Understand Key Health Insurance Terms
Let’s start with the basics. Review the following terms to gain a better understanding of your insurance plan. Insurance plans can differ in which providers you can see and how much you will pay. It’s important to understand your costs and key health insurance terms so you’ll know what services your plan will pay for and how much each visit or medication will cost.
- Premium: The amount you pay for your health insurance each month.
- Deductible: The amount you owe for covered healthcare services before your health insurance or plan begins to pay.
- Coinsurance: This is the percentage of the cost you pay for a covered healthcare service after you have met your deductible.
- Copayment: This is a fixed fee you pay for doctor visits, prescriptions, and other types of medical care.
- Open Enrollment: A window of time once a year when you can sign up for health insurance, adjust your current plan, or cancel your plan. It’s usually limited to a few weeks. If you miss it, you may have to wait until the next open enrollment period to make any changes.

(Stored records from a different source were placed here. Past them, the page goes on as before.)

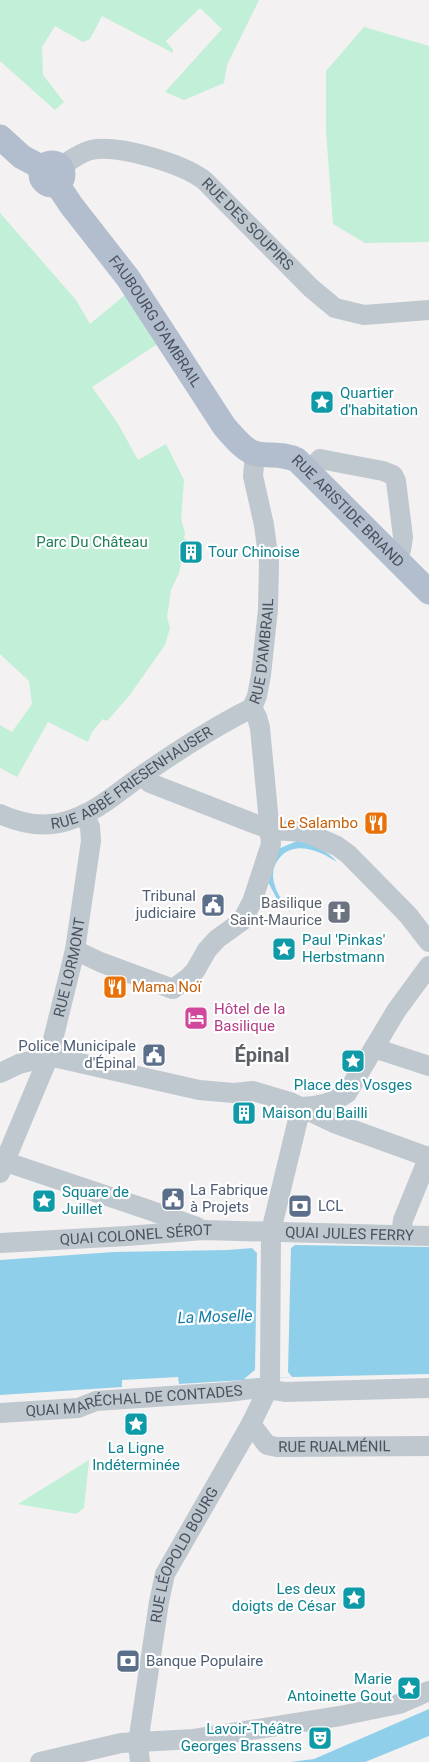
<svg xmlns="http://www.w3.org/2000/svg" width="429" height="1762" font-family="Roboto,sans-serif">
	<style>
		.green { fill: #c1efd7 }
		.water { fill: #90cfea }
		.pier { fill: #f3f1f1 }
		.lines { fill: none; stroke-linecap: round; stroke-linejoin: round }
		.minor { stroke: #bfc7cf; stroke-width: 20 }
		.major { stroke: #b2bece; stroke-width: 25 }
		.labels { text-anchor: middle; stroke-width: 4.5; stroke-linejoin: round; paint-order: stroke }
		.street-label { font-size: 15px; fill: #49525e; stroke: #fff }
		.culture-label { font-size: 15px; fill: #0d838f; stroke: #fff; text-anchor: start }
		.park-label { font-size: 15px; fill: #1a7f55; stroke: #fff }
		.food-label { font-size: 15px; fill: #c56008; stroke: #fff; text-anchor: end }
		.service-label { font-size: 15px; fill: #4e5e75; stroke: #fff; text-anchor: start }
		.worship-label { font-size: 15px; fill: #5b616d; stroke: #fff; text-anchor: end }
		.hotel-label { font-size: 15px; fill: #b23c85; stroke: #fff; text-anchor: start }
		.water-label { font-size: 16px; font-style: italic; fill: #117ca9; stroke: #fff }
		.district-label { font-size: 20px; font-weight: bold; fill: #5d6066; stroke: #fff }
	</style>
	<rect width="100%" height="100%" fill="#f3f1f1"/>
	<!-- green -->
	<path class="green" d="M0,0H259L227,65L224,83L184,100L165,92L222,29L200,8L166,41L173,50V53L102,16L90,39L83,42L55,26L42,47L43,75L64,102L55,110L0,61Z
		M364,27L429,46V242L365,243L333,224L326,131V71Z
		M0,213L76,300L90,324L126,294L159,343L92,387L117,422L138,460L166,444L184,480L181,519L185,533L184,538L198,550V557L194,561L182,559L179,573L171,590L167,617L170,628L165,645L129,696L107,721L103,719L92,732L88,742L48,722L17,777L0,768V725L12,732L32,704L29,681L0,654Z
		M89,1460L84,1508L76,1514L18,1504Z"/>
	<!-- water -->
	<path class="water" d="M297,841C311,843 328,851 337,862C319,850 292,839 278,860C272,868 272,877 275,886C278,896 285,905 291,913L277,899L268,882L278,849Z
		M295,1245L429,1247V1374L292,1377L179,1384L178,1377L122,1380V1387L0,1395V1260L114,1252L227,1250Z
		M429,1709V1736L365,1762H290L314,1759Z"/>
	<!-- pier -->
	<path class="pier" d="M264,1245H295L291,1248L288,1372L292,1377L244,1379L255,1370L257,1253L250,1246Z"/>
	<g class="lines">
		<!-- minor -->
		<g class="minor">
			<path id="s1" d="M61,166C70,161 81,152 91,150C118,144 184,164 205,181L311,288L335,308L364,315L429,310"/>
			<path d="M309,471L320,459L383,471L393,475L396,481L403,537L401,550L394,558"/>
			<path id="s2" d="M252,708L257,696L261,675L268,609L269,563L264,525L253,476L255,454"/>
			<path d="M142,776L150,783L271,830L305,832L337,846L348,854L408,915L429,942"/>
			<path id="s3" d="M0,814C22,824 47,828 70,820C97,812 119,791 141,776C177,751 213,727 252,708"/>
			<path d="M75,950L100,962L173,989L188,978L195,971L207,950L217,939L242,921L252,902L271,844L260,728L257,717L252,708"/>
			<path d="M374,1048L429,1066"/>
			<path d="M0,1073L19,1064L49,1056L199,1090L234,1093L253,1091L290,1102L334,1123L428,1157"/>
			<path d="M0,1160L149,1210L197,1227"/>
			<path id="s4" d="M0,1173L49,1056L75,950L91,841L90,827L84,814"/>
			<path d="M401,1235L403,1220L429,1156"/>
			<path id="s5" d="M0,1243L127,1236L203,1230L429,1236"/>
			<path id="s6" d="M0,1413L78,1408L96,1401L228,1392L260,1388L285,1392L429,1388"/>
			<path id="s7" d="M251,1424L267,1445L277,1447L429,1446"/>
			<path d="M40,1762L121,1743L194,1739L340,1716L399,1704L429,1691"/>
			<path id="s8" d="M140,1762L138,1743L159,1602L165,1574L251,1424L268,1389L270,1381L271,1231L301,1107C318,1107 333,1103 347,1093L396,1011L429,966"/>
		</g>
		<!-- major -->
		<g class="major">
			<path d="M0,137L22,157L43,168"/>
			<circle cx="52" cy="174" r="11"/>
			<path id="s9" d="M57,184L71,205L128,278L224,426C231,434 246,453 258,454C272,456 283,453 297,460L429,592"/>
		</g>
	</g>
	<!-- icons -->
	<defs>
		<g id="sight-square" transform="scale(1.25)"><rect x="-9" y="-9" width="18" height="18" rx="4" fill="#0f9aa8" stroke="#fff"/><path d="M0-6L1.8-2.2L6-1.7L2.9 1.2L3.7 5.4L0 3.3L-3.7 5.4L-2.9 1.2L-6-1.7L-1.8-2.2Z" fill="#fff"/></g>
		<g id="building-square" transform="scale(1.25)"><rect x="-9" y="-9" width="18" height="18" rx="4" fill="#0f9aa8" stroke="#fff"/><path d="M-4-6H4V6H1V3H-1V6H-4ZM-2.5-4.3h1.7v1.8h-1.7ZM.8-4.3h1.7v1.8H.8ZM-2.5-1h1.7V.8h-1.7ZM.8-1h1.7V.8H.8Z" fill="#fff"/></g>
		<g id="restaurant-square" transform="scale(1.25)"><rect x="-9" y="-9" width="18" height="18" rx="4" fill="#e8710a" stroke="#fff"/><path d="M-5-6h1v4h1v-4h1v4h1v-4h1v5L-1.5 .5V6h-2V.5L-5-1ZM5-6V6H3V1.5H1.5Q1.5-4 5-6Z" fill="#fff"/></g>
		<g id="civic-square" transform="scale(1.25)"><rect x="-9" y="-9" width="18" height="18" rx="4" fill="#5c6f8a" stroke="#fff"/><path d="M-.6-6.5H3V-4.5H.6V-3L4-1V1h2V6H-6V1h2V-1L-.6-3ZM-1.2 2.5V6h2.4V2.5Z" fill="#fff"/></g>
		<g id="church-square" transform="scale(1.25)"><rect x="-9" y="-9" width="18" height="18" rx="4" fill="#6b7280" stroke="#fff"/><path d="M-1.2-6h2.4v3.5h3.3v2.4h-3.3V6h-2.4V-.1h-3.3v-2.4h3.3Z" fill="#fff"/></g>
		<g id="hotel-square" transform="scale(1.25)"><rect x="-9" y="-9" width="18" height="18" rx="4" fill="#d1479c" stroke="#fff"/><path d="M-6-4.5h1.5V1H6V5H4.5V3h-9V5H-6ZM-4 0a1.8 1.8 0 1 1 3.6 0ZM.5 0V-2.5h3Q6-2.5 6 0Z" fill="#fff"/></g>
		<g id="bank-square" transform="scale(1.25)"><rect x="-9" y="-9" width="18" height="18" rx="4" fill="#5c6f8a" stroke="#fff"/><path d="M-6-4H6V4H-6ZM0-2.3a2.3 2.3 0 1 0 0 4.6a2.3 2.3 0 1 0 0-4.6Z" fill="#fff"/></g>
		<g id="theatre-square" transform="scale(1.25)"><rect x="-9" y="-9" width="18" height="18" rx="4" fill="#0f9aa8" stroke="#fff"/><path d="M-5-5.5Q0-4 5-5.5V0Q5 5 0 6Q-5 5-5 0ZM-3.3-2.5H-1v1.5H-3.3ZM1-2.5H3.3v1.5H1ZM-2.8 1Q0 5.5 2.8 1Z" fill="#fff"/></g>
	</defs>
	<g fill-rule="evenodd">
		<use href="#sight-square" x="322" y="402"/>
		<use href="#building-square" x="191" y="552"/>
		<use href="#restaurant-square" x="376" y="823"/>
		<use href="#civic-square" x="213" y="905"/>
		<use href="#church-square" x="339" y="912"/>
		<use href="#sight-square" x="284" y="949"/>
		<use href="#restaurant-square" x="115" y="987"/>
		<use href="#hotel-square" x="196" y="1018"/>
		<use href="#civic-square" x="154" y="1055"/>
		<use href="#sight-square" x="353" y="1061"/>
		<use href="#building-square" x="244" y="1113"/>
		<use href="#civic-square" x="173" y="1199"/>
		<use href="#sight-square" x="44" y="1201"/>
		<use href="#bank-square" x="300" y="1206"/>
		<use href="#sight-square" x="136" y="1424"/>
		<use href="#sight-square" x="354" y="1598"/>
		<use href="#bank-square" x="128" y="1661"/>
		<use href="#sight-square" x="409" y="1688"/>
		<use href="#theatre-square" x="320" y="1738"/>
	</g>
	<g class="labels">
		<!-- street labels -->
		<g class="street-label">
			<text dy="5" stroke="none"><textPath href="#s1" startOffset="215">RUE DES SOUPIRS</textPath></text>
			<text dy="5" stroke="none"><textPath href="#s9" startOffset="169">FAUBOURG D'AMBRAIL</textPath></text>
			<text dy="5" stroke="none"><textPath href="#s9" startOffset="451">RUE ARISTIDE BRIAND</textPath></text>
			<text dy="5" stroke="none"><textPath href="#s2" startOffset="58">RUE D'AMBRAIL</textPath></text>
			<text dy="5" stroke="none"><textPath href="#s3" startOffset="146">RUE ABBÉ FRIESENHAUSER</textPath></text>
			<text dy="5" stroke="none"><textPath href="#s4" startOffset="218">RUE LORMONT</textPath></text>
			<text dy="5" stroke="none"><textPath href="#s5" startOffset="350">QUAI JULES FERRY</textPath></text>
			<text dy="5" stroke="none"><textPath href="#s5" startOffset="136">QUAI COLONEL SÉROT</textPath></text>
			<text dy="5" stroke="none"><textPath href="#s6" startOffset="135">QUAI MARÉCHAL DE CONTADES</textPath></text>
			<text dy="5" stroke="none"><textPath href="#s7" startOffset="94">RUE RUALMÉNIL</textPath></text>
			<text dy="5" stroke="none"><textPath href="#s8" startOffset="215">RUE LÉOPOLD BOURG</textPath></text>
		</g>
		<!-- culture labels -->
		<g class="culture-label">
			<text x="340" y="398">Quartier<tspan x="340" dy="17">d'habitation</tspan></text>
			<text x="208" y="557">Tour Chinoise</text>
			<text x="302" y="945">Paul 'Pinkas'<tspan x="302" dy="17">Herbstmann</tspan></text>
			<text x="353" y="1090" text-anchor="middle">Place des Vosges</text>
			<text x="262" y="1118">Maison du Bailli</text>
			<text x="62" y="1197">Square de<tspan x="62" dy="17">Juillet</tspan></text>
			<text x="136" y="1453" text-anchor="middle">La Ligne<tspan x="136" dy="17">Indéterminée</tspan></text>
			<text x="336" y="1594" text-anchor="end">Les deux<tspan x="336" dy="17">doigts de César</tspan></text>
			<text x="392" y="1684" text-anchor="end">Marie<tspan x="392" dy="17">Antoinette Gout</tspan></text>
			<text x="302" y="1734" text-anchor="end">Lavoir-Théâtre<tspan x="302" dy="17">Georges Brassens</tspan></text>
		</g>
		<!-- park labels -->
		<g class="park-label">
			<text x="92" y="547">Parc Du Château</text>
		</g>
		<!-- food labels -->
		<g class="food-label">
			<text x="358" y="828">Le Salambo</text>
			<text x="132" y="992" text-anchor="start">Mama Noï</text>
		</g>
		<!-- service labels -->
		<g class="service-label">
			<text x="196" y="901" text-anchor="end">Tribunal<tspan x="196" dy="17">judiciaire</tspan></text>
			<text x="136" y="1051" text-anchor="end">Police Municipale<tspan x="136" dy="17">d'Épinal</tspan></text>
			<text x="190" y="1195">La Fabrique<tspan x="190" dy="17">à Projets</tspan></text>
			<text x="318" y="1211">LCL</text>
			<text x="146" y="1666">Banque Populaire</text>
		</g>
		<!-- worship labels -->
		<g class="worship-label">
			<text x="322" y="908">Basilique<tspan x="322" dy="17">Saint-Maurice</tspan></text>
		</g>
		<!-- hotel labels -->
		<g class="hotel-label">
			<text x="214" y="1014">Hôtel de la<tspan x="214" dy="17">Basilique</tspan></text>
		</g>
		<!-- water labels -->
		<g class="water-label">
			<text transform="translate(215 1316) rotate(-2)" y="6">La Moselle</text>
		</g>
		<!-- district labels -->
		<g class="district-label">
			<text x="262" y="1062">Épinal</text>
		</g>
	</g>
</svg>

- Qualifying Life Event: A change in your situation that can make you eligible to enroll in health insurance outside the yearly open enrollment period. Some qualifying events include getting married, having a baby, or losing health coverage.
- Network: The doctors, hospitals, and suppliers your health insurer has contracted with to deliver healthcare services to their members
Review the Benefit Guide
The benefit guide outlines what healthcare coverage is available to you. Reviewing the benefit guide will help you answer questions such as:
- What is your deductible?
- What is your out-of-pocket maximum?
- What are your in-network provider options, and are there discounts available?
- If you are on a high deductible plan, does it contribute to an HSA?
It’s important to have a basic understanding of these benefits to make better informed decisions for your healthcare needs.
Make the Most of Open Enrollment
Before you choose a health insurance plan, consider the following:
- How much did you spend on healthcare last year (including your premium, deductible, and out-of-pocket costs)?
- Did the amount you/your family spent line up with your healthcare needs?
- Is your doctor/clinic in network?
- Are your medications covered?
Stay Current with Preventive Care
A great way to take advantage of your healthcare benefits is utilizing preventive care visits and screenings. Preventive care is provided during an annual well check or general preventive screening with your primary care provider. You and your provider will determine what screenings are appropriate for you based on your age, gender, health history, and current health status.
Most health plans cover preventive care at 100%, meaning there is no cost to you if you are receiving care from a provider within your network. If you receive additional screenings or tests associated with a health issue, even at the same time as your preventive visit, these are billed separately, and you may be responsible for a portion of the cost depending on your individual plan.
Remember, you are the consumer and should feel empowered to question the services provided to you. Don’t be afraid to ask why a test or screening is necessary or if there are less expensive options for services, medications, etc.